## ASSIGNMENT
What you return should be the lines of the data containing "shoulder", each in full.

## RECORDS TO USE
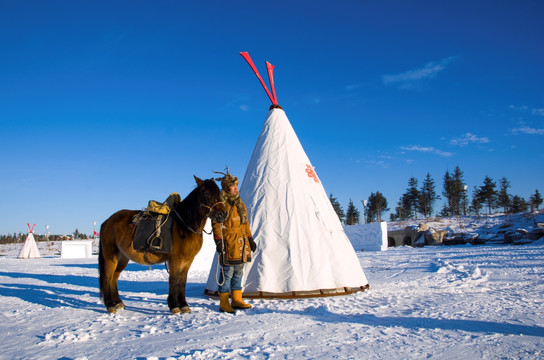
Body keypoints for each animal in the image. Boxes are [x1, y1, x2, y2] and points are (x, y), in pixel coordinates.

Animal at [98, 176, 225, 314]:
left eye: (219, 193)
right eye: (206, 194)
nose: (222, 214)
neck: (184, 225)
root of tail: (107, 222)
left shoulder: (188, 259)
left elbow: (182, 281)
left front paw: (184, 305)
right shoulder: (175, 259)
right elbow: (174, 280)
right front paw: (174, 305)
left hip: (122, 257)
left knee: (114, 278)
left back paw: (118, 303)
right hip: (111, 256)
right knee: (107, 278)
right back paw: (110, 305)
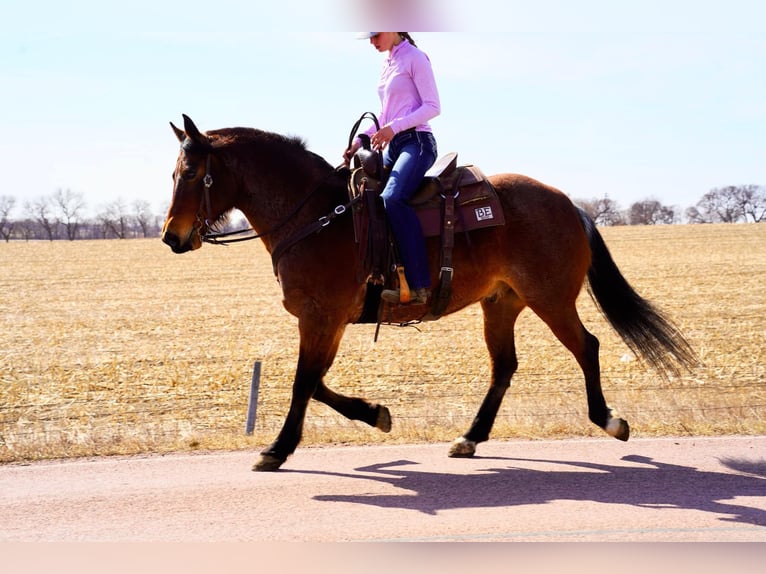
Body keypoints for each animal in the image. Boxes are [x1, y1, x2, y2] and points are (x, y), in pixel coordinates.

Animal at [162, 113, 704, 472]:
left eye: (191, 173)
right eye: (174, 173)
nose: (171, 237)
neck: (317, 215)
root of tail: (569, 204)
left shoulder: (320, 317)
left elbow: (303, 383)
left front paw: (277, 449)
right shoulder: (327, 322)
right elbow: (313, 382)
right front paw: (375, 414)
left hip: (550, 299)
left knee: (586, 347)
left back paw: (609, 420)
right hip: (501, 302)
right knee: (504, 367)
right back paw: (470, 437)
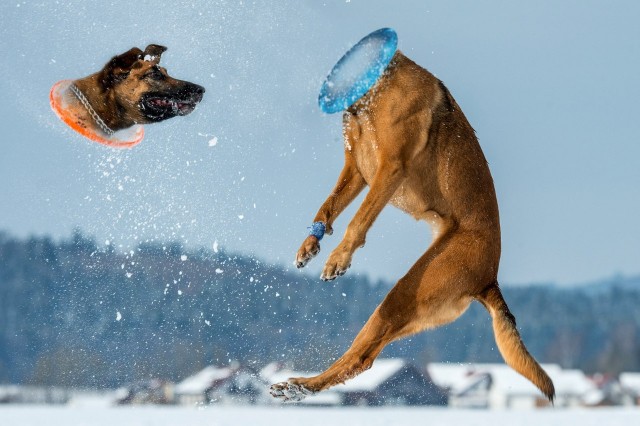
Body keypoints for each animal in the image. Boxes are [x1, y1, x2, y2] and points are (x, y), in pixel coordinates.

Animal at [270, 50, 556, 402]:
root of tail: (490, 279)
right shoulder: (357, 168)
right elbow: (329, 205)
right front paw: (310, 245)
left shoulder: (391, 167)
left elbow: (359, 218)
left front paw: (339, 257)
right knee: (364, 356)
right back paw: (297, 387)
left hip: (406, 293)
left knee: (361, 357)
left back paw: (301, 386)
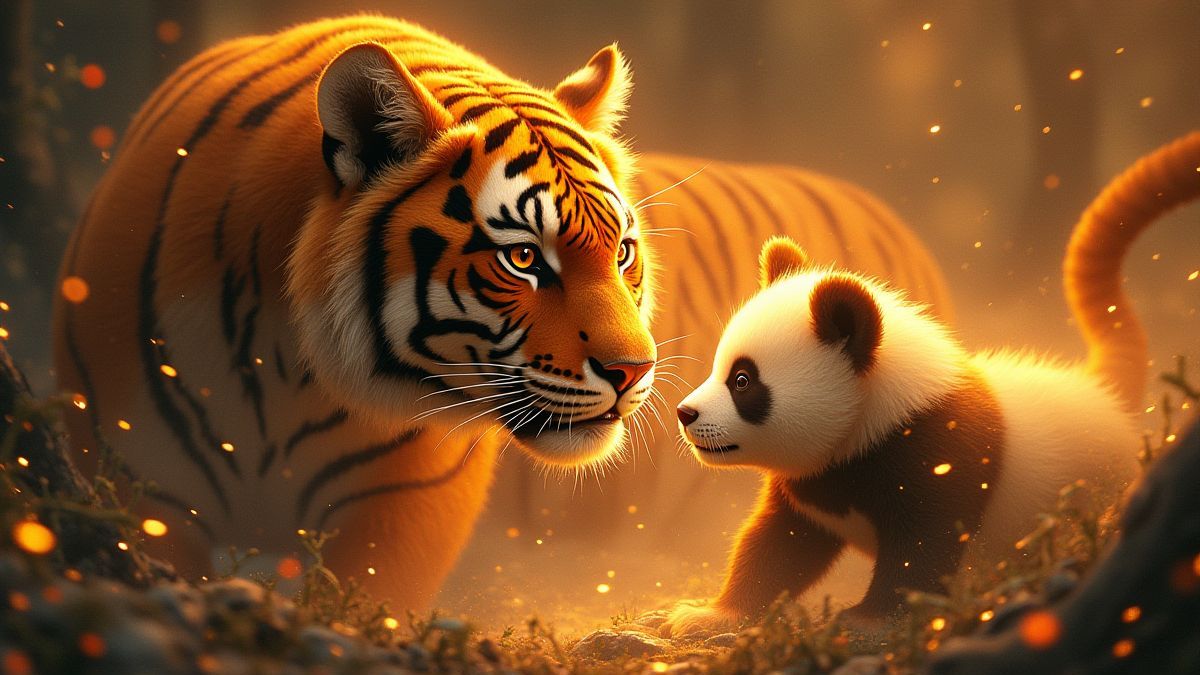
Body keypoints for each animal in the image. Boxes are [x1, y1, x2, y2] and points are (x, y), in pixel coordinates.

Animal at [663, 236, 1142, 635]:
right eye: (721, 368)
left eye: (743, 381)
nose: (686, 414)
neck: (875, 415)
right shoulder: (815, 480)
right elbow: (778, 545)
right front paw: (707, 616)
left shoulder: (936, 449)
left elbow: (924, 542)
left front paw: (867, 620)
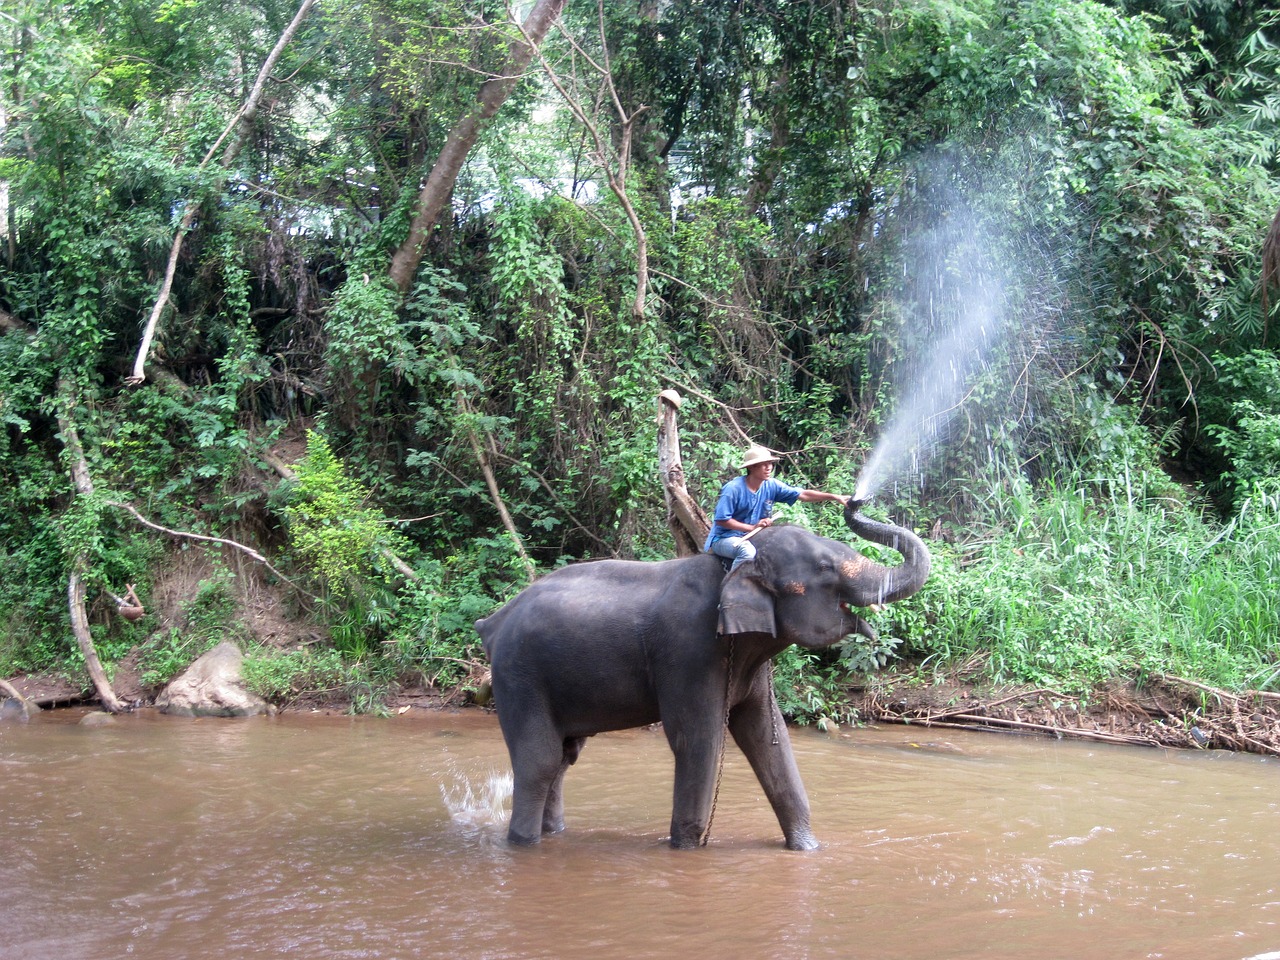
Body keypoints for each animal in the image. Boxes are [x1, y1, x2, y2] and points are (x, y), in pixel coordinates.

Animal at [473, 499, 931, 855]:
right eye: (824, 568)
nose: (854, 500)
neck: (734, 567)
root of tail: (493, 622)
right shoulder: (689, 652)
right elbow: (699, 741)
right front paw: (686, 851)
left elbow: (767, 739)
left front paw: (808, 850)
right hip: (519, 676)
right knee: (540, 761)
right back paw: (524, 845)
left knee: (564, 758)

## RESULT FOR THIS TASK
left shoulder: (188, 259)
right shoulder: (175, 259)
left shoulder: (320, 317)
right shoulder: (327, 322)
right shoulder: (357, 168)
left shoulder: (391, 167)
right shoulder: (815, 480)
left shoulder: (936, 449)
right shoulder: (689, 652)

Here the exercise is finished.